*** Available data Section Begins ***

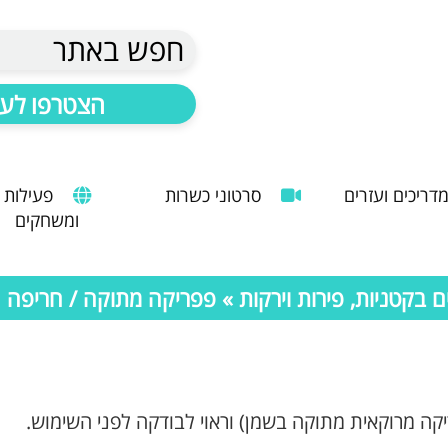
חפש באתר
הצטרפו לעד
דריכים ועזרים
סרטוני כשרות
פעילות
ומשחקים
הנחיות להעסקת עובד זר
מדריך לשימוש במטבח כהלכה
שימוש במכונות קפה ציבוריות
בקטניות, פירות וירקות
» פפריקה מתוקה / חריפה
יקה מרוקאית מתוקה בשמן) ו
ראוי לבודקה לפני השימוש.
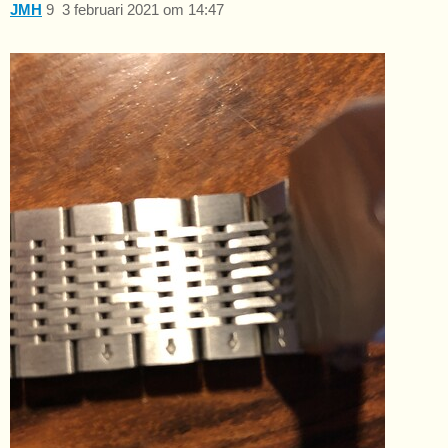
JMH
9
3 februari 2021 om 14:47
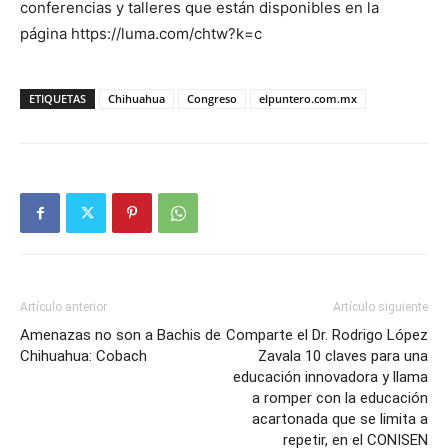
conferencias y talleres que están disponibles en la
página https://luma.com/chtw?k=c
ETIQUETAS
Chihuahua
Congreso
elpuntero.com.mx
Artículo anterior
Artículo siguiente
Amenazas no son a Bachis de
Comparte el Dr. Rodrigo López
Chihuahua: Cobach
Zavala 10 claves para una
educación innovadora y llama
a romper con la educación
acartonada que se limita a
repetir, en el CONISEN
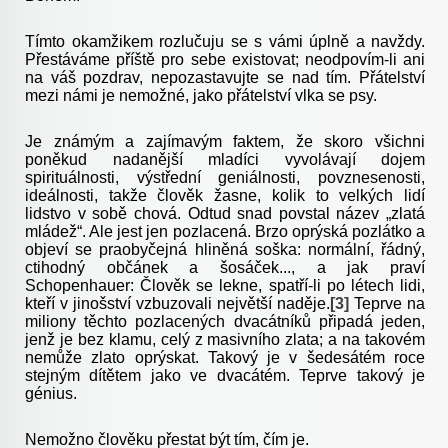
Tímto okamžikem rozlučuju se s vámi úplně a navždy.
Přestáváme příště pro sebe existovat; neodpovím-li ani
na váš pozdrav, nepozastavujte se nad tím. Přátelství
mezi námi je nemožné, jako přátelství vlka se psy.
Je známým a zajímavým faktem, že skoro všichni
poněkud nadanější mladíci vyvolávají dojem
spirituálnosti, výstřední geniálnosti, povznesenosti,
ideálnosti, takže člověk žasne, kolik to velkých lidí
lidstvo v sobě chová. Odtud snad povstal název „zlatá
mládež“. Ale jest jen pozlacená. Brzo oprýská pozlátko a
objeví se praobyčejná hliněná soška: normální, řádný,
ctihodný občánek a šosáček..., a jak praví
Schopenhauer: Člověk se lekne, spatří-li po létech lidi,
kteří v jinošství vzbuzovali největší naděje.
[3]
Teprve na
miliony těchto pozlacených dvacátníků připadá jeden,
jenž je bez klamu, celý z masivního zlata; a na takovém
nemůže zlato oprýskat. Takový je v šedesátém roce
stejným dítětem jako ve dvacátém. Teprve takový je
génius.
Nemožno člověku přestat být tím, čím je.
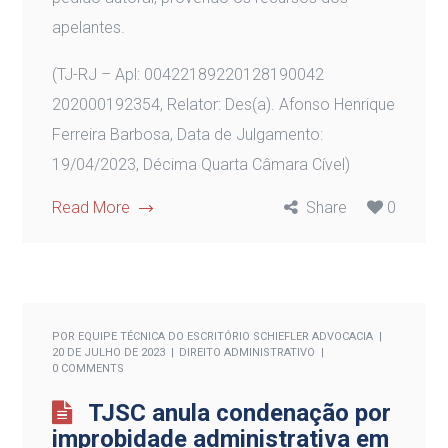
apelantes.
(TJ-RJ – Apl: 00422189220128190042
202000192354, Relator: Des(a). Afonso Henrique
Ferreira Barbosa, Data de Julgamento:
19/04/2023, Décima Quarta Câmara Cível)
Read More
Share
0
POR
EQUIPE TÉCNICA DO ESCRITÓRIO SCHIEFLER ADVOCACIA
20 DE JULHO DE 2023
DIREITO ADMINISTRATIVO
0 COMMENTS
TJSC anula condenação por
improbidade administrativa em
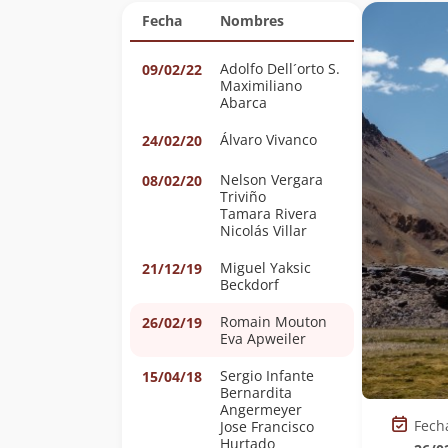
Fecha
Nombres
Adolfo Dell´orto S.
09/02/22
Maximiliano
Abarca
Álvaro Vivanco
24/02/20
Nelson Vergara
08/02/20
Triviño
Tamara Rivera
Nicolás Villar
Miguel Yaksic
21/12/19
Beckdorf
Romain Mouton
26/02/19
Eva Apweiler
Sergio Infante
15/04/18
Bernardita
Angermeyer
Fech
Jose Francisco
Hurtado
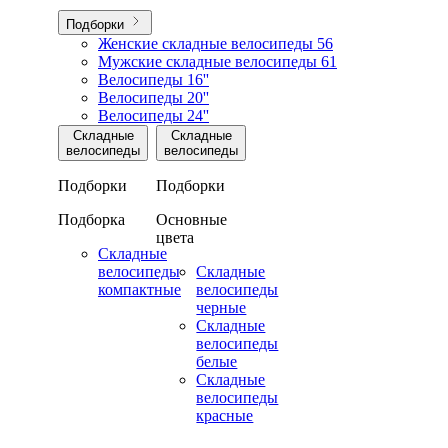
Подборки
Женские складные велосипеды
56
Мужские складные велосипеды
61
Велосипеды 16''
Велосипеды 20''
Велосипеды 24''
Складные
Складные
велосипеды
велосипеды
Подборки
Подборки
Подборка
Основные
цвета
Складные
велосипеды
Складные
компактные
велосипеды
черные
Складные
велосипеды
белые
Складные
велосипеды
красные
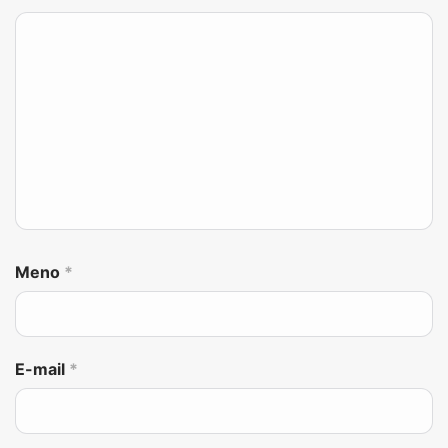
Meno
*
E-mail
*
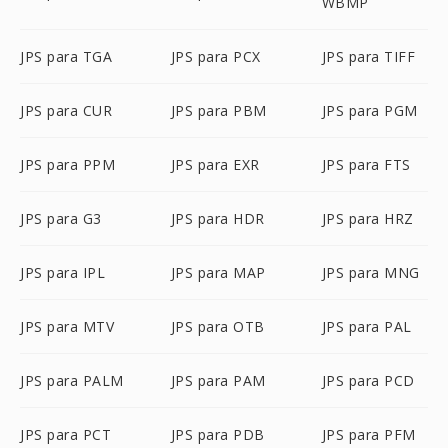
WBMP
JPS para TGA
JPS para PCX
JPS para TIFF
JPS para CUR
JPS para PBM
JPS para PGM
JPS para PPM
JPS para EXR
JPS para FTS
JPS para G3
JPS para HDR
JPS para HRZ
JPS para IPL
JPS para MAP
JPS para MNG
JPS para MTV
JPS para OTB
JPS para PAL
JPS para PALM
JPS para PAM
JPS para PCD
JPS para PCT
JPS para PDB
JPS para PFM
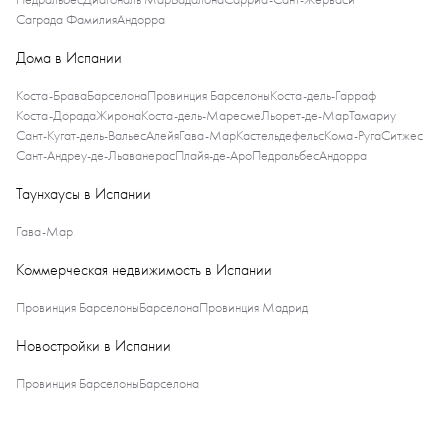
Саграда Фамилия
Андорра
Дома в Испании
Коста-Брава
Барселона
Провинция Барселоны
Коста-дель-Гарраф
Коста-Дорада
Жирона
Коста-дель-Маресме
Льорет-де-Мар
Тамариу
Сант-Кугат-дель-Вальес
Алейя
Гава-Мар
Кастельдефельс
Кома-Руга
Ситжес
Сант-Андреу-де-Льаванерас
Плайя-де-Аро
Педральбес
Андорра
Таунхаусы в Испании
Гава-Мар
Коммерческая недвижимость в Испании
Провинция Барселоны
Барселона
Провинция Мадрид
Новостройки в Испании
Провинция Барселоны
Барселона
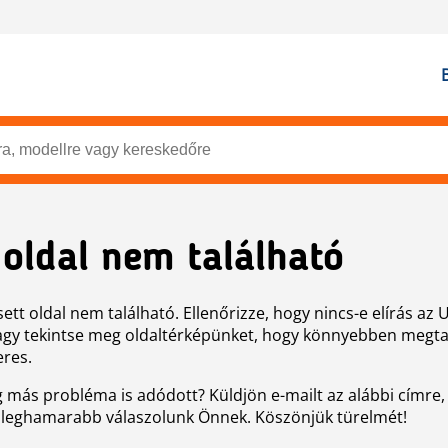
 oldal nem található
ett oldal nem található. Ellenőrizze, hogy nincs-e elírás az 
agy tekintse meg oldaltérképünket, hogy könnyebben megtal
eres.
g más probléma is adódott? Küldjön e-mailt az alábbi címre,
 leghamarabb válaszolunk Önnek. Köszönjük türelmét!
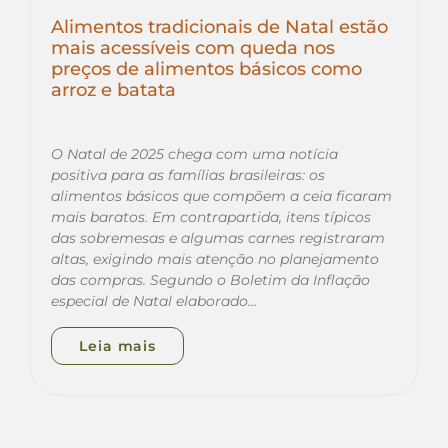
Alimentos tradicionais de Natal estão
mais acessíveis com queda nos
preços de alimentos básicos como
arroz e batata
O Natal de 2025 chega com uma notícia
positiva para as famílias brasileiras: os
alimentos básicos que compõem a ceia ficaram
mais baratos. Em contrapartida, itens típicos
das sobremesas e algumas carnes registraram
altas, exigindo mais atenção no planejamento
das compras. Segundo o Boletim da Inflação
especial de Natal elaborado…
Leia mais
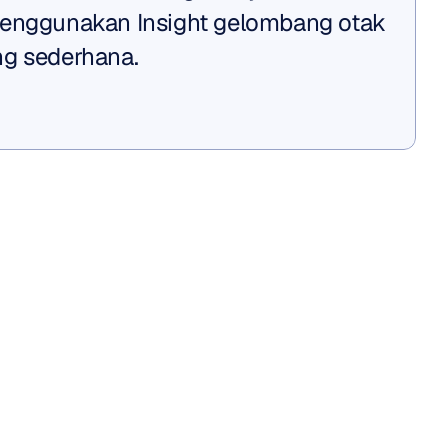
menggunakan Insight gelombang otak 
ng sederhana.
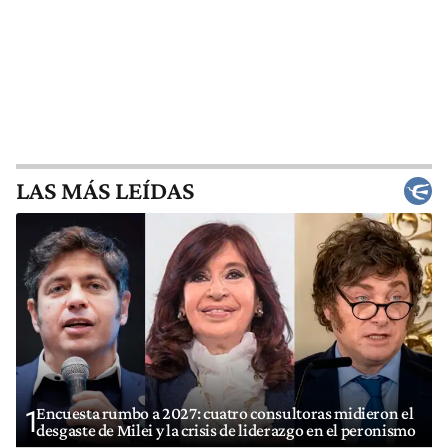
LAS MÁS LEÍDAS
Encuesta rumbo a 2027: cuatro consultoras midieron el
1
desgaste de Milei y la crisis de liderazgo en el peronismo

*** Available data Section Ends ***

▶ What to produce
Go through the data and show each line that holds "jako".

▶ Your response
mezi námi je nemožné, jako přátelství vlka se psy.
stejným dítětem jako ve dvacátém. Teprve takový je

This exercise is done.